Le petit, étonné, ouvrit ses grands yeux clairs, dans sa face amincie.

— Oui, tu as été méchant, tu l’as repoussée, là-haut, quand elle s’est approchée de toi.

Madame Chaise, très digne, se taisait, attendait ; tandis que Gustave, qui achevait sans faim la noix de sa côtelette coupée en petits morceaux, restait les yeux baissés sur son assiette, s’entêtant cette fois à se refuser au triste métier de tendresse qu’on lui imposait.

— Voyons, Gustave, sois gentil, tu sais combien ta tante est bonne et tout ce qu’elle compte faire pour toi.

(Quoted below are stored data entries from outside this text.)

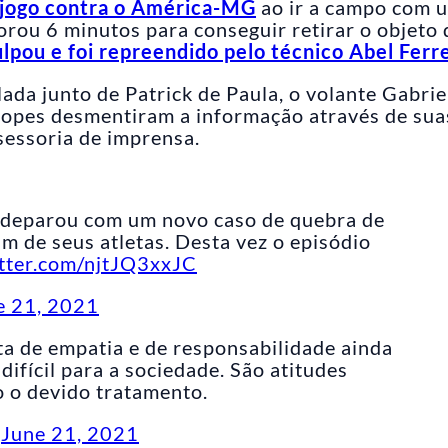
jogo contra o América-MG
ao ir a campo com 
morou 6 minutos para conseguir retirar o objeto 
ulpou e foi repreendido pelo técnico Abel Ferr
da junto de Patrick de Paula, o volante Gabrie
Lopes desmentiram a informação através de sua
sessoria de imprensa.
 deparou com um novo caso de quebra de
um de seus atletas. Desta vez o episódio
itter.com/njtJQ3xxJC
e 21, 2021
a de empatia e de responsabilidade ainda
fícil para a sociedade. São atitudes
o o devido tratamento.
)
June 21, 2021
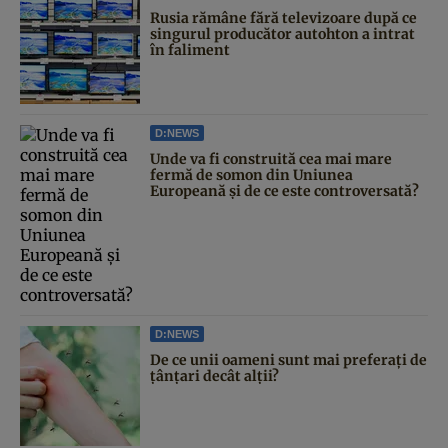
Rusia rămâne fără televizoare după ce
singurul producător autohton a intrat
în faliment
D:NEWS
Unde va fi construită cea mai mare
fermă de somon din Uniunea
Europeană și de ce este controversată?
D:NEWS
De ce unii oameni sunt mai preferați de
țânțari decât alții?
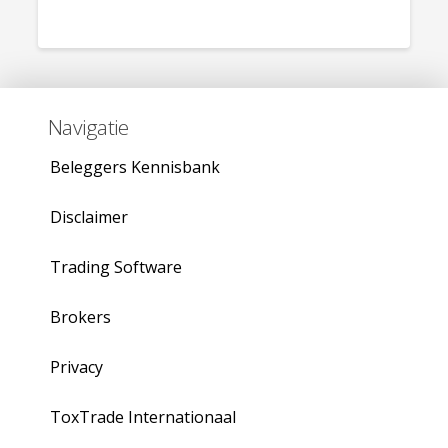
Navigatie
Beleggers Kennisbank
Disclaimer
Trading Software
Brokers
Privacy
ToxTrade Internationaal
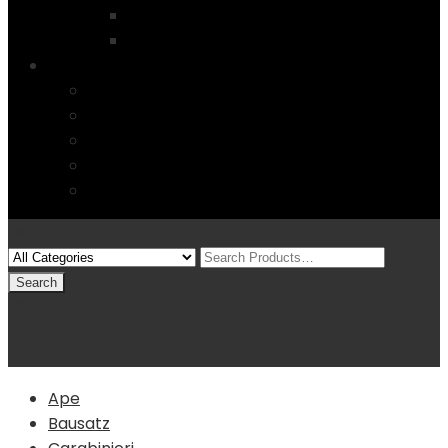
Startseite
4 Columns
Features
Über uns
Kontakt
Typography
FAQs
Sitemap
Modelle
(0)
Warenkorb
Ape
Bausatz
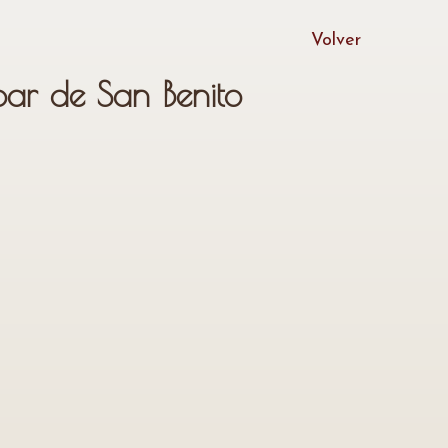
Volver
bar de San Benito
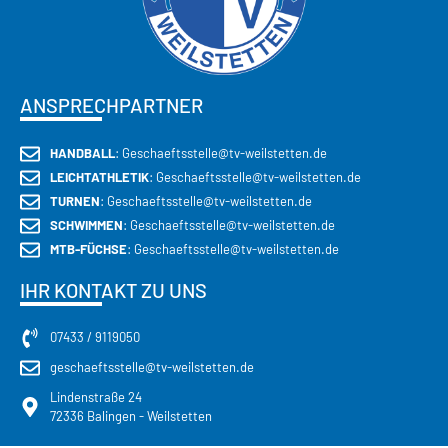
ANSPRECHPARTNER
HANDBALL
: Geschaeftsstelle@tv-weilstetten.de
LEICHTATHLETIK
: Geschaeftsstelle@tv-weilstetten.de
TURNEN
: Geschaeftsstelle@tv-weilstetten.de
SCHWIMMEN
: Geschaeftsstelle@tv-weilstetten.de
MTB-FÜCHSE
: Geschaeftsstelle@tv-weilstetten.de
IHR KONTAKT ZU UNS
07433 / 9119050
geschaeftsstelle@tv-weilstetten.de
Lindenstraße 24
72336 Balingen - Weilstetten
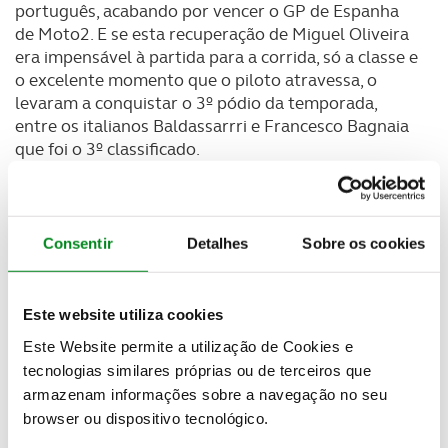
português, acabando por vencer o GP de Espanha
de Moto2. E se esta recuperação de Miguel Oliveira
era impensável à partida para a corrida, só a classe e
o excelente momento que o piloto atravessa, o
levaram a conquistar o 3º pódio da temporada,
entre os italianos Baldassarrri e Francesco Bagnaia
que foi o 3º classificado.
Consentir
Detalhes
Sobre os cookies
Este website utiliza cookies
Este Website permite a utilização de Cookies e
tecnologias similares próprias ou de terceiros que
armazenam informações sobre a navegação no seu
browser ou dispositivo tecnológico.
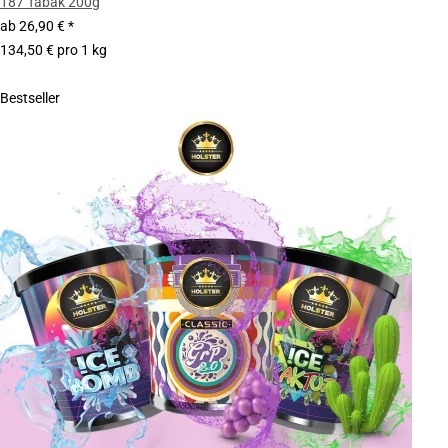
187 Tabak 200g
ab
26,90 €
*
134,50 € pro 1 kg
Bestseller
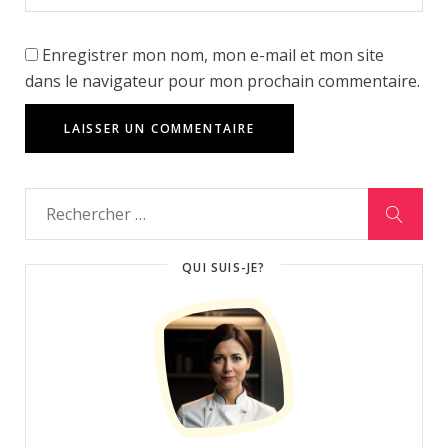
Enregistrer mon nom, mon e-mail et mon site
dans le navigateur pour mon prochain commentaire.
QUI SUIS-JE?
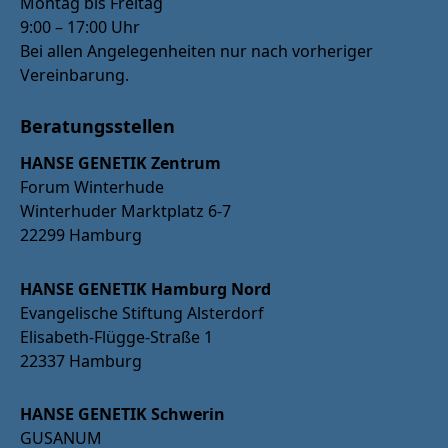
Montag bis Freitag
9:00 – 17:00 Uhr
Bei allen Angelegenheiten nur nach vorheriger
Vereinbarung.
Beratungsstellen
HANSE GENETIK Zentrum
Forum Winterhude
Winterhuder Marktplatz 6-7
22299 Hamburg
HANSE GENETIK Hamburg Nord
Evangelische Stiftung Alsterdorf
Elisabeth-Flügge-Straße 1
22337 Hamburg
HANSE GENETIK Schwerin
GUSANUM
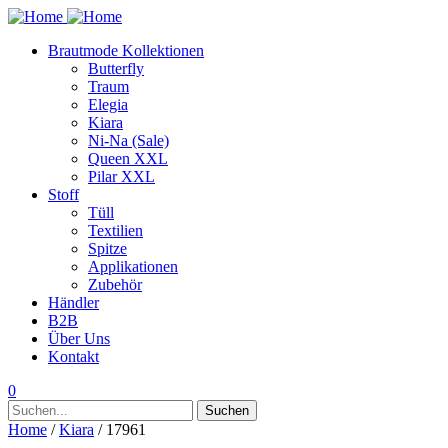
Brautmode Kollektionen
Butterfly
Traum
Elegia
Kiara
Ni-Na (Sale)
Queen XXL
Pilar XXL
Stoff
Tüll
Textilien
Spitze
Applikationen
Zubehör
Händler
B2B
Über Uns
Kontakt
0
Suchen
Suchen
nach:
Home
/
Kiara
/ 17961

Non, non ! il ne céderait pas. Il l’exécrait, en ce moment, cette femme qui ne mourait pas assez vite, qui lui gâtait l’affection de ses parents, au point qu’il ne savait plus, quand il les voyait s’empresser autour de lui, si c’était lui qu’ils voulaient sauver ou bien l’héritage que son existence représentait.

Mais madame Vigneron, si digne, se joignit à son mari.

— Vraiment, Gustave, tu me fais beaucoup de peine. Demande pardon à ta tante, si tu ne veux pas me fâcher tout à fait.

Et il céda. Pourquoi lutter ? ne valait-il pas mieux que ses parents eussent cet argent ? lui-même ne mourrait-il pas à son tour, plus tard, puisque cela arrangeait les affaires de la famille ? Il savait cela, il comprenait tout, même les choses qu’on taisait, tellement la maladie lui avait donné des oreilles subtiles, qui entendaient les pensées.

— Ma tante, je vous demande pardon de n’avoir pas été gentil avec vous, tout à l’heure.